Scripts for ingesting maps into Macrostrat
NOTE: These scripts are now a part of UW-Macrostrat/macrostrat.
The map ingestion code written for TA4 tasks at the 6-month hackathon has been re-packaged into the following commands of the Macrostrat CLI:
macrostrat maps ingest-file
macrostrat maps ingest-from-csv
See UW-Macrostrat/macrostrat/map-integration for the implementation of these commands.
-
Install Poetry.
-
Set the Python 3.11+ installation:
poetry env use /usr/bin/python3.11
-
Install dependencies:
poetry install --sync
-
Copy
macrostrat.toml.template
tomacrostrat.toml
, copy theexample
section, and set each key to an appropriate value.

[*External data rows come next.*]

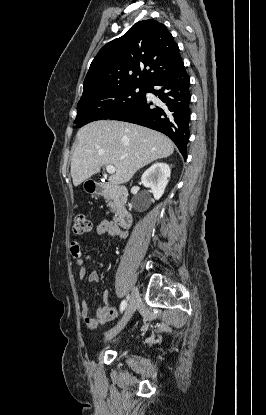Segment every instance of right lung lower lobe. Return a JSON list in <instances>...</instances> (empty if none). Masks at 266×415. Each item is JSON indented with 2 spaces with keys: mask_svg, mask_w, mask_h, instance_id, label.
Here are the masks:
<instances>
[{
  "mask_svg": "<svg viewBox=\"0 0 266 415\" xmlns=\"http://www.w3.org/2000/svg\"><path fill=\"white\" fill-rule=\"evenodd\" d=\"M156 86V88H154ZM190 79L184 65L177 71L161 77L147 87V92L158 96L159 105L147 101L146 96L137 105L113 116L142 125L167 135L186 159L190 121Z\"/></svg>",
  "mask_w": 266,
  "mask_h": 415,
  "instance_id": "98d812e1",
  "label": "right lung lower lobe"
}]
</instances>
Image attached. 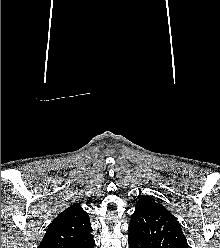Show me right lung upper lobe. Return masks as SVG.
Segmentation results:
<instances>
[{"label": "right lung upper lobe", "instance_id": "right-lung-upper-lobe-1", "mask_svg": "<svg viewBox=\"0 0 220 248\" xmlns=\"http://www.w3.org/2000/svg\"><path fill=\"white\" fill-rule=\"evenodd\" d=\"M91 231L87 212L76 203L52 221L39 248H82L93 241Z\"/></svg>", "mask_w": 220, "mask_h": 248}]
</instances>
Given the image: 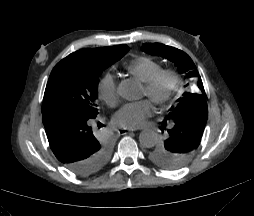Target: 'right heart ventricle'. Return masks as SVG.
Returning <instances> with one entry per match:
<instances>
[{
	"label": "right heart ventricle",
	"mask_w": 254,
	"mask_h": 216,
	"mask_svg": "<svg viewBox=\"0 0 254 216\" xmlns=\"http://www.w3.org/2000/svg\"><path fill=\"white\" fill-rule=\"evenodd\" d=\"M160 65L150 58H140L129 65V72L139 78L140 80L146 82L148 81L156 72L160 70Z\"/></svg>",
	"instance_id": "e07e8e85"
}]
</instances>
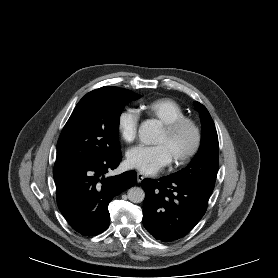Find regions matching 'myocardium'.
<instances>
[{
    "mask_svg": "<svg viewBox=\"0 0 278 278\" xmlns=\"http://www.w3.org/2000/svg\"><path fill=\"white\" fill-rule=\"evenodd\" d=\"M189 128L193 135V141L190 148L177 158L173 159L171 163L174 166H181L189 162L199 151L202 143V132L199 125L189 117L178 118L168 124L163 125V132L171 137L183 128Z\"/></svg>",
    "mask_w": 278,
    "mask_h": 278,
    "instance_id": "obj_1",
    "label": "myocardium"
}]
</instances>
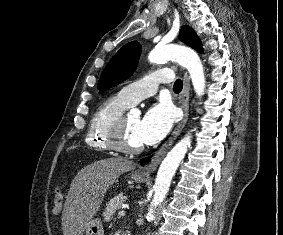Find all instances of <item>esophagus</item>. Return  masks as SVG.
Returning <instances> with one entry per match:
<instances>
[{"instance_id": "esophagus-1", "label": "esophagus", "mask_w": 283, "mask_h": 235, "mask_svg": "<svg viewBox=\"0 0 283 235\" xmlns=\"http://www.w3.org/2000/svg\"><path fill=\"white\" fill-rule=\"evenodd\" d=\"M189 97H190V79L187 72H185L183 90L180 96V103L183 110V118L172 132L168 141L152 156L150 163L138 168L139 173L148 176L150 175V173L155 171L159 163L161 162L162 158L166 154V152L170 149V147L173 145L177 137L182 132L189 117Z\"/></svg>"}]
</instances>
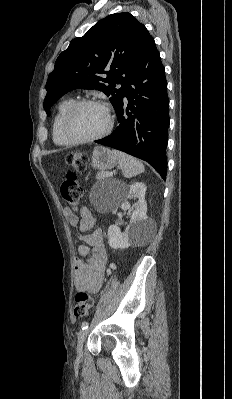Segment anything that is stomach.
<instances>
[{"label":"stomach","mask_w":232,"mask_h":399,"mask_svg":"<svg viewBox=\"0 0 232 399\" xmlns=\"http://www.w3.org/2000/svg\"><path fill=\"white\" fill-rule=\"evenodd\" d=\"M117 158L108 148L96 146L92 152L91 166L94 170H112L116 166Z\"/></svg>","instance_id":"0dacf381"}]
</instances>
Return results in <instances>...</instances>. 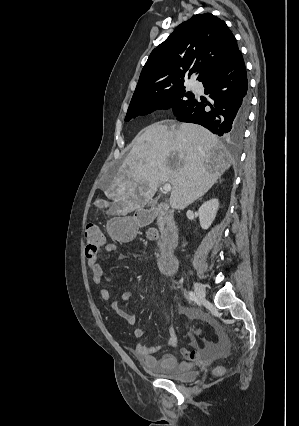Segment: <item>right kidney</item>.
Returning <instances> with one entry per match:
<instances>
[{"instance_id":"1","label":"right kidney","mask_w":299,"mask_h":426,"mask_svg":"<svg viewBox=\"0 0 299 426\" xmlns=\"http://www.w3.org/2000/svg\"><path fill=\"white\" fill-rule=\"evenodd\" d=\"M219 208L218 199L214 198L204 202L199 210V221L203 229L207 230L213 223Z\"/></svg>"}]
</instances>
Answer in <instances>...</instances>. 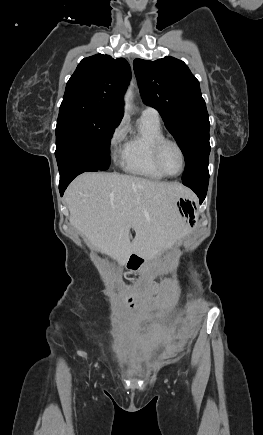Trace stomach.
<instances>
[{
  "label": "stomach",
  "instance_id": "0dacf381",
  "mask_svg": "<svg viewBox=\"0 0 263 435\" xmlns=\"http://www.w3.org/2000/svg\"><path fill=\"white\" fill-rule=\"evenodd\" d=\"M176 205L181 217L186 222L193 223L197 217L194 197L189 192L186 195H181L177 199ZM184 231L186 233H193L195 231V226L193 224H186L184 226ZM126 265L130 270L141 271V274H144V272L152 266V263L148 262L146 258L133 253L129 256Z\"/></svg>",
  "mask_w": 263,
  "mask_h": 435
}]
</instances>
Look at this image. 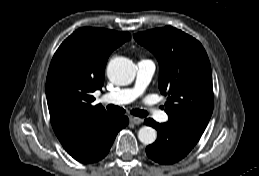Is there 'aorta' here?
I'll return each mask as SVG.
<instances>
[{"label":"aorta","mask_w":259,"mask_h":176,"mask_svg":"<svg viewBox=\"0 0 259 176\" xmlns=\"http://www.w3.org/2000/svg\"><path fill=\"white\" fill-rule=\"evenodd\" d=\"M136 69L134 63L125 57L112 59L107 66V75L110 81L118 85H128L135 77ZM157 132L154 128L144 126L138 131V139L145 145L155 142Z\"/></svg>","instance_id":"1"}]
</instances>
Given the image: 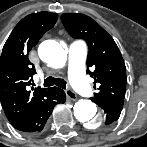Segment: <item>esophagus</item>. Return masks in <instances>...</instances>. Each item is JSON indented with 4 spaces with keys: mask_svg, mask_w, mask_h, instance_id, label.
Segmentation results:
<instances>
[{
    "mask_svg": "<svg viewBox=\"0 0 147 147\" xmlns=\"http://www.w3.org/2000/svg\"><path fill=\"white\" fill-rule=\"evenodd\" d=\"M65 93H66L67 98H69L70 100L74 101L77 99L76 93L70 88L66 89Z\"/></svg>",
    "mask_w": 147,
    "mask_h": 147,
    "instance_id": "34e87169",
    "label": "esophagus"
}]
</instances>
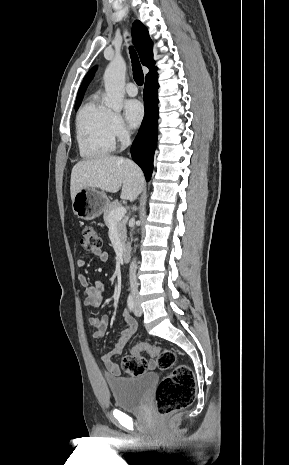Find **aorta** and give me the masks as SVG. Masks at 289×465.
<instances>
[{
    "mask_svg": "<svg viewBox=\"0 0 289 465\" xmlns=\"http://www.w3.org/2000/svg\"><path fill=\"white\" fill-rule=\"evenodd\" d=\"M125 73L126 63L122 57L114 58L104 73L105 105L116 112H120L123 107Z\"/></svg>",
    "mask_w": 289,
    "mask_h": 465,
    "instance_id": "aorta-1",
    "label": "aorta"
}]
</instances>
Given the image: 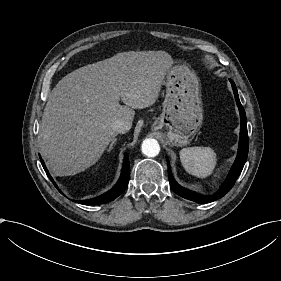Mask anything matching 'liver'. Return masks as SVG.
I'll return each instance as SVG.
<instances>
[{
	"label": "liver",
	"mask_w": 281,
	"mask_h": 281,
	"mask_svg": "<svg viewBox=\"0 0 281 281\" xmlns=\"http://www.w3.org/2000/svg\"><path fill=\"white\" fill-rule=\"evenodd\" d=\"M172 65L165 51H129L63 77L42 116L39 145L49 169L70 176L94 165L118 134L114 122L132 125L134 109L152 106Z\"/></svg>",
	"instance_id": "1"
}]
</instances>
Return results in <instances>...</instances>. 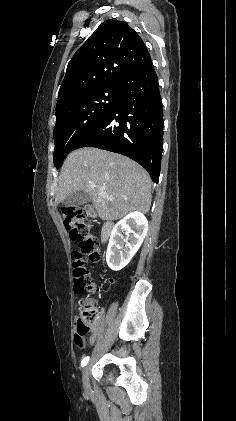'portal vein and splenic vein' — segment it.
Returning <instances> with one entry per match:
<instances>
[{
  "mask_svg": "<svg viewBox=\"0 0 236 421\" xmlns=\"http://www.w3.org/2000/svg\"><path fill=\"white\" fill-rule=\"evenodd\" d=\"M96 184H90V188H95ZM105 198H108V200H113L115 198V194H109V196H105ZM124 198H127V196H124Z\"/></svg>",
  "mask_w": 236,
  "mask_h": 421,
  "instance_id": "portal-vein-and-splenic-vein-1",
  "label": "portal vein and splenic vein"
}]
</instances>
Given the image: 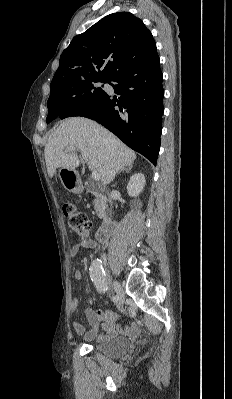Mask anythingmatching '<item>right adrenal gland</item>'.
<instances>
[{
    "instance_id": "obj_1",
    "label": "right adrenal gland",
    "mask_w": 232,
    "mask_h": 399,
    "mask_svg": "<svg viewBox=\"0 0 232 399\" xmlns=\"http://www.w3.org/2000/svg\"><path fill=\"white\" fill-rule=\"evenodd\" d=\"M133 166L132 164H130V166H127V168H121V170H118V172H116V174H120V172H126V174H129V172H131Z\"/></svg>"
}]
</instances>
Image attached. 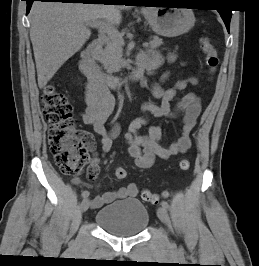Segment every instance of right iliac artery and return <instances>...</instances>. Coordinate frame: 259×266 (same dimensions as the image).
Wrapping results in <instances>:
<instances>
[{"instance_id":"right-iliac-artery-1","label":"right iliac artery","mask_w":259,"mask_h":266,"mask_svg":"<svg viewBox=\"0 0 259 266\" xmlns=\"http://www.w3.org/2000/svg\"><path fill=\"white\" fill-rule=\"evenodd\" d=\"M88 196H89V192L87 190H85V191L82 192V197L84 199L88 198Z\"/></svg>"}]
</instances>
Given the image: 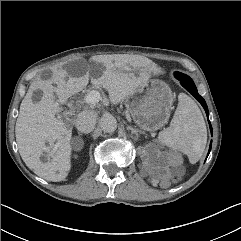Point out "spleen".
<instances>
[{
	"instance_id": "1",
	"label": "spleen",
	"mask_w": 241,
	"mask_h": 241,
	"mask_svg": "<svg viewBox=\"0 0 241 241\" xmlns=\"http://www.w3.org/2000/svg\"><path fill=\"white\" fill-rule=\"evenodd\" d=\"M178 100L170 126L159 132L157 141L185 153L190 163L194 164L201 158L206 147V124L194 100L185 93H180Z\"/></svg>"
}]
</instances>
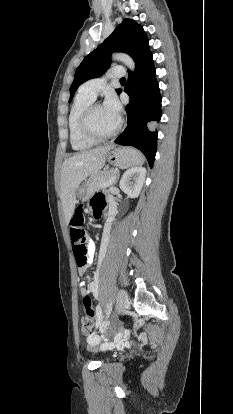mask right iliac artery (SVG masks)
<instances>
[{
    "label": "right iliac artery",
    "mask_w": 233,
    "mask_h": 414,
    "mask_svg": "<svg viewBox=\"0 0 233 414\" xmlns=\"http://www.w3.org/2000/svg\"><path fill=\"white\" fill-rule=\"evenodd\" d=\"M105 250H106V246H104V245L102 244V246H101V253L103 254V253L105 252Z\"/></svg>",
    "instance_id": "1"
}]
</instances>
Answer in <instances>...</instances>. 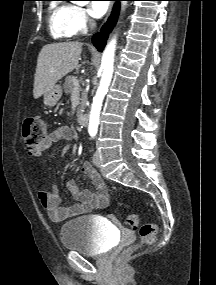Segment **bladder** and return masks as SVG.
<instances>
[{"mask_svg":"<svg viewBox=\"0 0 216 285\" xmlns=\"http://www.w3.org/2000/svg\"><path fill=\"white\" fill-rule=\"evenodd\" d=\"M60 239L68 250L86 255H102L112 247L115 233L105 222L86 215L63 224Z\"/></svg>","mask_w":216,"mask_h":285,"instance_id":"31cf9c89","label":"bladder"}]
</instances>
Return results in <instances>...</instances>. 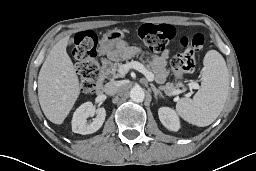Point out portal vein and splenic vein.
I'll list each match as a JSON object with an SVG mask.
<instances>
[{"label":"portal vein and splenic vein","instance_id":"1","mask_svg":"<svg viewBox=\"0 0 256 171\" xmlns=\"http://www.w3.org/2000/svg\"><path fill=\"white\" fill-rule=\"evenodd\" d=\"M130 69H135L141 73H143L146 77V79L149 81V82H152L154 80V74L151 73L142 63L140 62H137V61H131L127 64H123L120 66L119 68V72L122 74V75H125L128 73V71ZM190 89H197L198 88V85L195 84V83H191L189 85ZM181 91L180 90H176L173 95H178Z\"/></svg>","mask_w":256,"mask_h":171}]
</instances>
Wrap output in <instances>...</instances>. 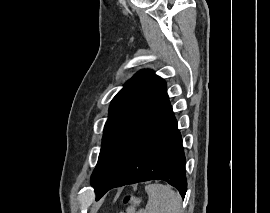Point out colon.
<instances>
[{"label":"colon","mask_w":270,"mask_h":213,"mask_svg":"<svg viewBox=\"0 0 270 213\" xmlns=\"http://www.w3.org/2000/svg\"><path fill=\"white\" fill-rule=\"evenodd\" d=\"M125 203L126 204H133V205H135V204L138 203V199H136V198H134V197H132V196L129 195V196L126 197Z\"/></svg>","instance_id":"colon-1"}]
</instances>
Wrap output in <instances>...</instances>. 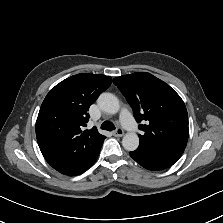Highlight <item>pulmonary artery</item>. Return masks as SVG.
Masks as SVG:
<instances>
[{"mask_svg": "<svg viewBox=\"0 0 223 223\" xmlns=\"http://www.w3.org/2000/svg\"><path fill=\"white\" fill-rule=\"evenodd\" d=\"M119 118L122 120L121 128L125 132L138 133L142 129V124L132 119V110L128 106H123L119 110Z\"/></svg>", "mask_w": 223, "mask_h": 223, "instance_id": "1", "label": "pulmonary artery"}]
</instances>
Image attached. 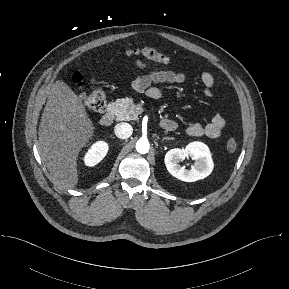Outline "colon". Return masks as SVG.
Here are the masks:
<instances>
[{
	"label": "colon",
	"instance_id": "colon-1",
	"mask_svg": "<svg viewBox=\"0 0 289 289\" xmlns=\"http://www.w3.org/2000/svg\"><path fill=\"white\" fill-rule=\"evenodd\" d=\"M127 54L129 56L142 57L150 62H154L161 65H169L172 62L168 56L148 46L131 49L127 52ZM74 82L80 86L81 77L79 75H75ZM81 99L87 108L96 112H101L106 107L105 93L99 87H95L89 93H82ZM237 146H238L237 141L234 138L228 139L226 143V149L228 152L230 153L235 152L237 150Z\"/></svg>",
	"mask_w": 289,
	"mask_h": 289
}]
</instances>
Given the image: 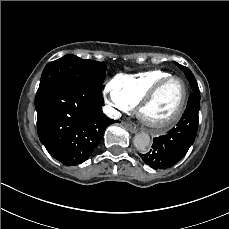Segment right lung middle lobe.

The import process can be divided into two phases:
-
Scraping some data source for potential maps of interest. This is a task that cannot be generalized across multiple data sources.
-
Using the data obtained in the previous step to populate data into Macrostrat's database and object store. This task can be generalized to work across multiple data sources.
The scripts in the macrostrat.map_ingestion
package address the first of these two steps. Each script outputs a CSV file
that can be fed into macrostrat maps ingest-from-csv
, which addresses the
second of these two steps.
Each example below describes how to scrape a data source and produce a CSV
file for the macrostrat maps ingest-file
command.
The input CSV file here was provided by the CriticalMAAS program.
poetry run python3 macrostrat/map_ingestion/criticalmaas_09.py data/criticalmaas_09_all.csv
The resulting output is in data/criticalmaas_09.csv.
When running macrostrat maps ingest-from-csv
, the --filter ta1
option
can be used to attempt to exclude bounding boxes and map legends.
The input CSV file here was provided by the USGS and flags NGMDB products of interest to the CriticalMAAS program.
poetry run python3 macrostrat/map_ingestion/ngmdb.py data/ngmdb_usgs_records_all.csv
The resulting output is in data/ngmdb.csv.
poetry run python3 macrostrat/map_ingestion/alaska.py
The resulting output is in data/alaska_all.csv. Several of these maps pose problems for Macrostrat's ingestion pipeline. Deleting the corresponding rows yields data/alaska.csv.
When running macrostrat maps ingest-from-csv
, the --filter alaska
option
can be used to attempt to parse additional metadata from the files contained
in each archive.
poetry run python3 macrostrat/map_ingestion/nevada.py
The resulting output is in data/nevada.csv.